═════ Document section

The Walkmen - Leeds University Stylus - Gigs - Reviews - Soundblab

The Walkmen - Leeds University Stylus

by Amy Putman Rating:10 Release Date:2013-04-08

The Walkmen's latest album is called Heaven and, judging by their Live at Leeds performance, they live up to such an ostentatious name, whether they intended it to be tongue-in-cheek or not. It's my version of Heaven anyway. I've never really been into the idea of sitting calmly on a cloud, surrounded by smug harpists and feathery dames with communion wine.

Until now I've always thought Valhalla sounded like more fun, I mean there's the fighting, the drinking, the hot-assed valkyries... the maiming... Sure, you might get your head lopped off early on in the match but then you just go and sit on the sidelines and lounge about waiting for resurrection and a massive roast dinner. It's the dream weekend, without all the niggly workdays in between. And after years of living the sweet life of an elite warrior, all you have to do in return is try to save the world. It's the only way to reach god level on anything.

Valhalla is still a pretty sweet concept but I want to make an amendment to jigsaw in my only constant lover: rock music. Let's chuck out the battle horns and traditional songs and get in some proper bands to follow the feasting. Let's have them play in a sweaty underground split-level so that wherever you stand you can see every detail; you can practically feel the band breathe. Let's make sure one of those bands is The Walkmen. I'm telling you, man, it's the only way to make it perfect. It's the only way for it to be my Nirvana, my Shangri-la, my Heaven.

Picture the scene as I describe the opening of the gig. Thick clouds of smoke hang across the stage like morning mist. Four massive amber lamps are set at waist height. They flash gently through the vapour and then beam softly as the band enter. The lights set the smoke aglow so the performers are simply shifting grey shadows, silhouettes in the dawn.

One of them comes a little closer to stand by the thin black stripe that is the mic stand. As the music begins, more smoke billows and the band are lost and found again. The fog drifts a little, revealing the shadows of the singer's face, head just above the densest part as his voice suddenly pierces the crowd like a ray of sun in a renaissance painting, dancing through their minds and swelling to fill the room.

It was revelatory, sublime. Like the shaft of light in the gloom, it offered a glimpse of something otherworldly. This was a moment that has been engraved into my memory for life. This felt like an epic minute of music history. This was Led Zeppelin at the Sydney Showground opening with 'Immigrant Song'. I shivered with pleasure. My hair stood on end. I swelled with the feeling of experiencing true beauty even as my mind crashed with astonishment in the face of the enormity of it all.

By the third song the smoke had drifted so you could see their upper bodies in the gloom. The glow of the golden backlight and the black of the set made it feel like an old fashioned, cigar-fuelled music club; somewhere people expect you to have a martini. It felt intimate without being exclusive and was the ideal backdrop to foreground their talent. The music was the main feature and there was no mistaking that it was the crux of the show. This wasn't about cheap tricks; this was about craft.

The Walkmen are usually described as indie-rock but their sound is both harder and rockier than is generally associated with indie, and has more than a tinge of folk about the vocal style. At the same time, they are wittier and more stylish than most folk rock bands, and much more contemporary. I guess if I had to, I'd just simplify it and step away from the pigeonholes and just say that they ride the slipstream of rock. They are rock and they rock. This is rock music.

══════════
═════ Entries supplied

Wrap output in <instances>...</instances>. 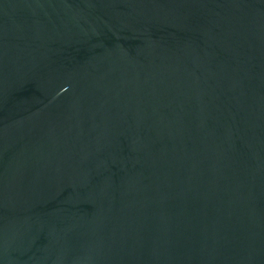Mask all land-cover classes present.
Returning <instances> with one entry per match:
<instances>
[{"label": "water", "instance_id": "1", "mask_svg": "<svg viewBox=\"0 0 264 264\" xmlns=\"http://www.w3.org/2000/svg\"><path fill=\"white\" fill-rule=\"evenodd\" d=\"M0 264H264V0H0Z\"/></svg>", "mask_w": 264, "mask_h": 264}]
</instances>
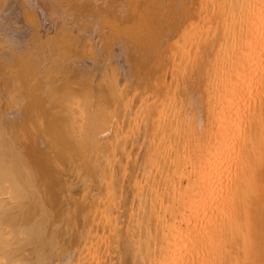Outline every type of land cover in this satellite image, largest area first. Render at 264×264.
<instances>
[{"label": "bare ground", "instance_id": "obj_1", "mask_svg": "<svg viewBox=\"0 0 264 264\" xmlns=\"http://www.w3.org/2000/svg\"><path fill=\"white\" fill-rule=\"evenodd\" d=\"M0 264H264V0H0Z\"/></svg>", "mask_w": 264, "mask_h": 264}]
</instances>
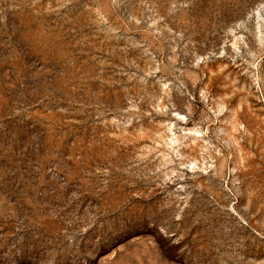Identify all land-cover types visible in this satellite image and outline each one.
Here are the masks:
<instances>
[{
	"label": "rangeland",
	"instance_id": "obj_1",
	"mask_svg": "<svg viewBox=\"0 0 264 264\" xmlns=\"http://www.w3.org/2000/svg\"><path fill=\"white\" fill-rule=\"evenodd\" d=\"M0 264H264V0H0Z\"/></svg>",
	"mask_w": 264,
	"mask_h": 264
}]
</instances>
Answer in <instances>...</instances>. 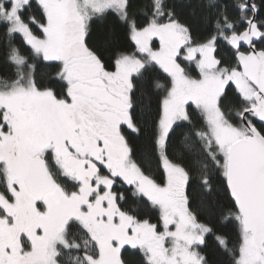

══════════

• [Challenges]
**1.** Reproduce the passage of the Walkmen concert review starting with "It was revelatory, sublime." and going on through "enormity of it all.".
**2.** Pick up the Walkmen concert review after its final sentence and carry it forward.

• [Results for each task]
**1.**
It was revelatory, sublime. Like the shaft of light in the gloom, it offered a glimpse of something otherworldly. This was a moment that has been engraved into my memory for life. This felt like an epic minute of music history. This was Led Zeppelin at the Sydney Showground opening with 'Immigrant Song'. I shivered with pleasure. My hair stood on end. I swelled with the feeling of experiencing true beauty even as my mind crashed with astonishment in the face of the enormity of it all.

**2.**
With barely any movement, The Walkmen still thoroughly rock out. They don't need flashy dances or complicated costumes; they simply are, and what they are is awesome. Like the jazz singers in those shady, smoky bars I was imagining, they exude effortless cool. They also command respect and attention without needing to be angry or loud. Their quality speaks for itself.

I feel privileged to have seen them live. This is the kind of performance that creates its own weather system, crackling with electric energy. That voice - oh, the voice. When soaring it fills the room like a physical force; when quiet it holds everyone still and breathless, straining to ensure they absorb every facet of every second. It has an utterly unique quality: a timbre almost buzzing yet never nasal; a peculiar resonance which feels like it is not just passing through you but filling you up, swirling round your brain and rewriting your soul.

It is magical in the true sense, rather than the complimentary; I've no idea what spell it weaves but it has its own presence; a living creature of richness and force emanating from a seemingly modest, if not bashful, man whose speaking voice is soft and burring. The songs washed across the room like waves, filling the void and smashing a return against the crowd's backs. It was full and visceral, a bodily rather than aural experience.

At the same time it never sounded forced or overblown. There was a pleasant graininess that kept it in the world of rock and a few moments of dropping into almost-speech which added to the expressive element. Mostly, though, it had the kind of eye-boggling, jaw-dropping ability that is as rare as snow leopards. It drew everyone into complete absorption instantly and kept them hooked until the last breath.

I don't mean to make it sound as though Hamilton Leithauser's voice is what makes them great, or to imply that it stands alone. For a band to work at all, let alone rock out, every element must be equally excellent, otherwise it sounds unbalanced and messy. These musicians are not any more here to frame the singer than they would be to prop him up.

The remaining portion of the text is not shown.